[Opening Listed entries section]
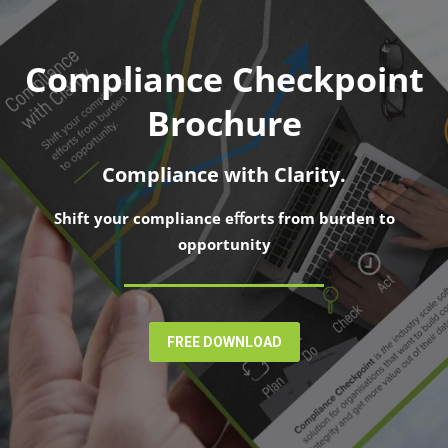
Compliance Checkpoint
Brochure
Compliance with Clarity.
Shift your compliance eﬀorts from burden to
opportunity
FREE DOWNLOAD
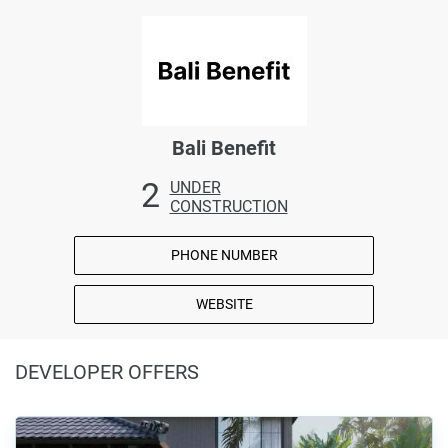
Bali Benefit
2
UNDER
CONSTRUCTION
PHONE NUMBER
WEBSITE
DEVELOPER OFFERS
[Closing Listed entries section]
• What the task asks
The answer is the whole listing retyped exactly, with pictures omitted.

• Task solution
Compliance Checkpoint
Brochure
Compliance with Clarity.
Shift your compliance eﬀorts from burden to
opportunity
FREE DOWNLOAD
Bali Benefit
2
UNDER
CONSTRUCTION
PHONE NUMBER
WEBSITE
DEVELOPER OFFERS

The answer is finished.